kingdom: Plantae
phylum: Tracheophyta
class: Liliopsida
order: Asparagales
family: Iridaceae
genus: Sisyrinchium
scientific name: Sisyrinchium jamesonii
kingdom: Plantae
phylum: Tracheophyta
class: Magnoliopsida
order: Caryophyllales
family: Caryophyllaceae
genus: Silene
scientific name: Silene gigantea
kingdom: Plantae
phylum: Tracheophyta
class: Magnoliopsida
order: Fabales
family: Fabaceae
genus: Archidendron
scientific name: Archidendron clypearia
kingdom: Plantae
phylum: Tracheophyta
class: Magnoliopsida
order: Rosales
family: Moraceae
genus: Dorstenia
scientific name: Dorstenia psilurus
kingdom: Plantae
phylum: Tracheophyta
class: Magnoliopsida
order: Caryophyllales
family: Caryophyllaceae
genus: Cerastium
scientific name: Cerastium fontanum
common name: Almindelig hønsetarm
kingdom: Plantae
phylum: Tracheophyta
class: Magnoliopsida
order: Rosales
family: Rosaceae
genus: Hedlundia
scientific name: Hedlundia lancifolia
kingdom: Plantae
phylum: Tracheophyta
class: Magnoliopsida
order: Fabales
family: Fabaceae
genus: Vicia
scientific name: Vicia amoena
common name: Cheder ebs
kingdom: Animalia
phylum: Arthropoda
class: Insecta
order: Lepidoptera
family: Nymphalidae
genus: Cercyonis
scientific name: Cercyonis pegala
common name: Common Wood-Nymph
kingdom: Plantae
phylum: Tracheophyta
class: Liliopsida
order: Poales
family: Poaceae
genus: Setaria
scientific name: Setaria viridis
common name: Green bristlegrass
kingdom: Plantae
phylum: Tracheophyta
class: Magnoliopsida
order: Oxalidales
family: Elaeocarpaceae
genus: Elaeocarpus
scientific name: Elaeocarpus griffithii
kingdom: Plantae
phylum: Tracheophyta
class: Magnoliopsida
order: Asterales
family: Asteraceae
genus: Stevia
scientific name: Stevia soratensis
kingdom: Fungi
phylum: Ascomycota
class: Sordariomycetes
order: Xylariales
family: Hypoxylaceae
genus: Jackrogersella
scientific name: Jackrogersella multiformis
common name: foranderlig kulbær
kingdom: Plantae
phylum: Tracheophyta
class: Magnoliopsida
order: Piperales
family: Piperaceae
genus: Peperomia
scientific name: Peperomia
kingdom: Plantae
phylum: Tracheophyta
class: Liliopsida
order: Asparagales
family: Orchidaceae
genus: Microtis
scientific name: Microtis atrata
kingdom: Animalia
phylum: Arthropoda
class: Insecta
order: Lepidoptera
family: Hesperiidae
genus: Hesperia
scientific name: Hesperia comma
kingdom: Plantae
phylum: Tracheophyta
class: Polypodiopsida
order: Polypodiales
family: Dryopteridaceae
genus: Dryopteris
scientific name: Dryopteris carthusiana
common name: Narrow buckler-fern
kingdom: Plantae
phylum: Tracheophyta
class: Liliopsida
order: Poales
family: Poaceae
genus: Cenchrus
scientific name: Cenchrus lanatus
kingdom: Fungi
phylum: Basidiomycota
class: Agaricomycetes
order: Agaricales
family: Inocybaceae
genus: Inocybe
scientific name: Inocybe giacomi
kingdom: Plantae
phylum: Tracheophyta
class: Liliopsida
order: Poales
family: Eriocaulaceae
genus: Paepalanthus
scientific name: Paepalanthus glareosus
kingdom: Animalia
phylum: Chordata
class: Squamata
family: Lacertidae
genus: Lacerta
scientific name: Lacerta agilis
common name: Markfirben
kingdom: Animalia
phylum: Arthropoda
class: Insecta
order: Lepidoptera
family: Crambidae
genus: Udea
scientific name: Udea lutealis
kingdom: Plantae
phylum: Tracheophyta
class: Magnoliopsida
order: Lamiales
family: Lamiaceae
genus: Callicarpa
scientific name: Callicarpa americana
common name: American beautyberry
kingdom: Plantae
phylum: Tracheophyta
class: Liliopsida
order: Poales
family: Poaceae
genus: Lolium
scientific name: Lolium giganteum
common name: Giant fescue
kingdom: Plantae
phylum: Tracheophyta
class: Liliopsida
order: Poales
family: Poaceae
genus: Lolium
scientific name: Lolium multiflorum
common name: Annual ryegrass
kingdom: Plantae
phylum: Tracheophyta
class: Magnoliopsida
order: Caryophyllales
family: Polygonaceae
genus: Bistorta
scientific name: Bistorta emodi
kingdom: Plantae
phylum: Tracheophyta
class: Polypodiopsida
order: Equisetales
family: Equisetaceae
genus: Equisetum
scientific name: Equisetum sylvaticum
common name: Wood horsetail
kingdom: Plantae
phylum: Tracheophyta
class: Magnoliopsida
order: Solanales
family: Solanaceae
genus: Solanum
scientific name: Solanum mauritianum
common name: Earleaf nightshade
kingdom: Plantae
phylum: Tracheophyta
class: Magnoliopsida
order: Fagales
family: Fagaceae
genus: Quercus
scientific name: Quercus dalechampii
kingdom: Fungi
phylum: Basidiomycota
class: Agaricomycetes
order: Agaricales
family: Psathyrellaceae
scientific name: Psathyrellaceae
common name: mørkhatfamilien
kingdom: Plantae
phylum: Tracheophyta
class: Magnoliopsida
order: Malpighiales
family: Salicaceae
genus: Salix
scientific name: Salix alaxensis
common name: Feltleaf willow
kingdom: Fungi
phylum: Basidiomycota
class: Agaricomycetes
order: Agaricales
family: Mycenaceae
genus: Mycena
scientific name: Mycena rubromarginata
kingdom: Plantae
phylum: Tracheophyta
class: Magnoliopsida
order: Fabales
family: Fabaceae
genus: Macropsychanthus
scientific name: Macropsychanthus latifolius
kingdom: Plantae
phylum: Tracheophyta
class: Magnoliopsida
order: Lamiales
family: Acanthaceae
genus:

◆ ◆ ◆ ◆ ◆ ◆ ◆

AIM →
Give the lines above as a Markdown table with two columns, No. and Line, numbering each row and skipping any blank lines.

TASK OUTPUT →
| No. | Line |
|---|---|
| 1 | kingdom: Plantae |
| 2 | phylum: Tracheophyta |
| 3 | class: Liliopsida |
| 4 | order: Asparagales |
| 5 | family: Iridaceae |
| 6 | genus: Sisyrinchium |
| 7 | scientific name: Sisyrinchium jamesonii |
| 8 | kingdom: Plantae |
| 9 | phylum: Tracheophyta |
| 10 | class: Magnoliopsida |
| 11 | order: Caryophyllales |
| 12 | family: Caryophyllaceae |
| 13 | genus: Silene |
| 14 | scientific name: Silene gigantea |
| 15 | kingdom: Plantae |
| 16 | phylum: Tracheophyta |
| 17 | class: Magnoliopsida |
| 18 | order: Fabales |
| 19 | family: Fabaceae |
| 20 | genus: Archidendron |
| 21 | scientific name: Archidendron clypearia |
| 22 | kingdom: Plantae |
| 23 | phylum: Tracheophyta |
| 24 | class: Magnoliopsida |
| 25 | order: Rosales |
| 26 | family: Moraceae |
| 27 | genus: Dorstenia |
| 28 | scientific name: Dorstenia psilurus |
| 29 | kingdom: Plantae |
| 30 | phylum: Tracheophyta |
| 31 | class: Magnoliopsida |
| 32 | order: Caryophyllales |
| 33 | family: Caryophyllaceae |
| 34 | genus: Cerastium |
| 35 | scientific name: Cerastium fontanum |
| 36 | common name: Almindelig hønsetarm |
| 37 | kingdom: Plantae |
| 38 | phylum: Tracheophyta |
| 39 | class: Magnoliopsida |
| 40 | order: Rosales |
| 41 | family: Rosaceae |
| 42 | genus: Hedlundia |
| 43 | scientific name: Hedlundia lancifolia |
| 44 | kingdom: Plantae |
| 45 | phylum: Tracheophyta |
| 46 | class: Magnoliopsida |
| 47 | order: Fabales |
| 48 | family: Fabaceae |
| 49 | genus: Vicia |
| 50 | scientific name: Vicia amoena |
| 51 | common name: Cheder ebs |
| 52 | kingdom: Animalia |
| 53 | phylum: Arthropoda |
| 54 | class: Insecta |
| 55 | order: Lepidoptera |
| 56 | family: Nymphalidae |
| 57 | genus: Cercyonis |
| 58 | scientific name: Cercyonis pegala |
| 59 | common name: Common Wood-Nymph |
| 60 | kingdom: Plantae |
| 61 | phylum: Tracheophyta |
| 62 | class: Liliopsida |
| 63 | order: Poales |
| 64 | family: Poaceae |
| 65 | genus: Setaria |
| 66 | scientific name: Setaria viridis |
| 67 | common name: Green bristlegrass |
| 68 | kingdom: Plantae |
| 69 | phylum: Tracheophyta |
| 70 | class: Magnoliopsida |
| 71 | order: Oxalidales |
| 72 | family: Elaeocarpaceae |
| 73 | genus: Elaeocarpus |
| 74 | scientific name: Elaeocarpus griffithii |
| 75 | kingdom: Plantae |
| 76 | phylum: Tracheophyta |
| 77 | class: Magnoliopsida |
| 78 | order: Asterales |
| 79 | family: Asteraceae |
| 80 | genus: Stevia |
| 81 | scientific name: Stevia soratensis |
| 82 | kingdom: Fungi |
| 83 | phylum: Ascomycota |
| 84 | class: Sordariomycetes |
| 85 | order: Xylariales |
| 86 | family: Hypoxylaceae |
| 87 | genus: Jackrogersella |
| 88 | scientific name: Jackrogersella multiformis |
| 89 | common name: foranderlig kulbær |
| 90 | kingdom: Plantae |
| 91 | phylum: Tracheophyta |
| 92 | class: Magnoliopsida |
| 93 | order: Piperales |
| 94 | family: Piperaceae |
| 95 | genus: Peperomia |
| 96 | scientific name: Peperomia |
| 97 | kingdom: Plantae |
| 98 | phylum: Tracheophyta |
| 99 | class: Liliopsida |
| 100 | order: Asparagales |
| 101 | family: Orchidaceae |
| 102 | genus: Microtis |
| 103 | scientific name: Microtis atrata |
| 104 | kingdom: Animalia |
| 105 | phylum: Arthropoda |
| 106 | class: Insecta |
| 107 | order: Lepidoptera |
| 108 | family: Hesperiidae |
| 109 | genus: Hesperia |
| 110 | scientific name: Hesperia comma |
| 111 | kingdom: Plantae |
| 112 | phylum: Tracheophyta |
| 113 | class: Polypodiopsida |
| 114 | order: Polypodiales |
| 115 | family: Dryopteridaceae |
| 116 | genus: Dryopteris |
| 117 | scientific name: Dryopteris carthusiana |
| 118 | common name: Narrow buckler-fern |
| 119 | kingdom: Plantae |
| 120 | phylum: Tracheophyta |
| 121 | class: Liliopsida |
| 122 | order: Poales |
| 123 | family: Poaceae |
| 124 | genus: Cenchrus |
| 125 | scientific name: Cenchrus lanatus |
| 126 | kingdom: Fungi |
| 127 | phylum: Basidiomycota |
| 128 | class: Agaricomycetes |
| 129 | order: Agaricales |
| 130 | family: Inocybaceae |
| 131 | genus: Inocybe |
| 132 | scientific name: Inocybe giacomi |
| 133 | kingdom: Plantae |
| 134 | phylum: Tracheophyta |
| 135 | class: Liliopsida |
| 136 | order: Poales |
| 137 | family: Eriocaulaceae |
| 138 | genus: Paepalanthus |
| 139 | scientific name: Paepalanthus glareosus |
| 140 | kingdom: Animalia |
| 141 | phylum: Chordata |
| 142 | class: Squamata |
| 143 | family: Lacertidae |
| 144 | genus: Lacerta |
| 145 | scientific name: Lacerta agilis |
| 146 | common name: Markfirben |
| 147 | kingdom: Animalia |
| 148 | phylum: Arthropoda |
| 149 | class: Insecta |
| 150 | order: Lepidoptera |
| 151 | family: Crambidae |
| 152 | genus: Udea |
| 153 | scientific name: Udea lutealis |
| 154 | kingdom: Plantae |
| 155 | phylum: Tracheophyta |
| 156 | class: Magnoliopsida |
| 157 | order: Lamiales |
| 158 | family: Lamiaceae |
| 159 | genus: Callicarpa |
| 160 | scientific name: Callicarpa americana |
| 161 | common name: American beautyberry |
| 162 | kingdom: Plantae |
| 163 | phylum: Tracheophyta |
| 164 | class: Liliopsida |
| 165 | order: Poales |
| 166 | family: Poaceae |
| 167 | genus: Lolium |
| 168 | scientific name: Lolium giganteum |
| 169 | common name: Giant fescue |
| 170 | kingdom: Plantae |
| 171 | phylum: Tracheophyta |
| 172 | class: Liliopsida |
| 173 | order: Poales |
| 174 | family: Poaceae |
| 175 | genus: Lolium |
| 176 | scientific name: Lolium multiflorum |
| 177 | common name: Annual ryegrass |
| 178 | kingdom: Plantae |
| 179 | phylum: Tracheophyta |
| 180 | class: Magnoliopsida |
| 181 | order: Caryophyllales |
| 182 | family: Polygonaceae |
| 183 | genus: Bistorta |
| 184 | scientific name: Bistorta emodi |
| 185 | kingdom: Plantae |
| 186 | phylum: Tracheophyta |
| 187 | class: Polypodiopsida |
| 188 | order: Equisetales |
| 189 | family: Equisetaceae |
| 190 | genus: Equisetum |
| 191 | scientific name: Equisetum sylvaticum |
| 192 | common name: Wood horsetail |
| 193 | kingdom: Plantae |
| 194 | phylum: Tracheophyta |
| 195 | class: Magnoliopsida |
| 196 | order: Solanales |
| 197 | family: Solanaceae |
| 198 | genus: Solanum |
| 199 | scientific name: Solanum mauritianum |
| 200 | common name: Earleaf nightshade |
| 201 | kingdom: Plantae |
| 202 | phylum: Tracheophyta |
| 203 | class: Magnoliopsida |
| 204 | order: Fagales |
| 205 | family: Fagaceae |
| 206 | genus: Quercus |
| 207 | scientific name: Quercus dalechampii |
| 208 | kingdom: Fungi |
| 209 | phylum: Basidiomycota |
| 210 | class: Agaricomycetes |
| 211 | order: Agaricales |
| 212 | family: Psathyrellaceae |
| 213 | scientific name: Psathyrellaceae |
| 214 | common name: mørkhatfamilien |
| 215 | kingdom: Plantae |
| 216 | phylum: Tracheophyta |
| 217 | class: Magnoliopsida |
| 218 | order: Malpighiales |
| 219 | family: Salicaceae |
| 220 | genus: Salix |
| 221 | scientific name: Salix alaxensis |
| 222 | common name: Feltleaf willow |
| 223 | kingdom: Fungi |
| 224 | phylum: Basidiomycota |
| 225 | class: Agaricomycetes |
| 226 | order: Agaricales |
| 227 | family: Mycenaceae |
| 228 | genus: Mycena |
| 229 | scientific name: Mycena rubromarginata |
| 230 | kingdom: Plantae |
| 231 | phylum: Tracheophyta |
| 232 | class: Magnoliopsida |
| 233 | order: Fabales |
| 234 | family: Fabaceae |
| 235 | genus: Macropsychanthus |
| 236 | scientific name: Macropsychanthus latifolius |
| 237 | kingdom: Plantae |
| 238 | phylum: Tracheophyta |
| 239 | class: Magnoliopsida |
| 240 | order: Lamiales |
| 241 | family: Acanthaceae |
| 242 | genus: |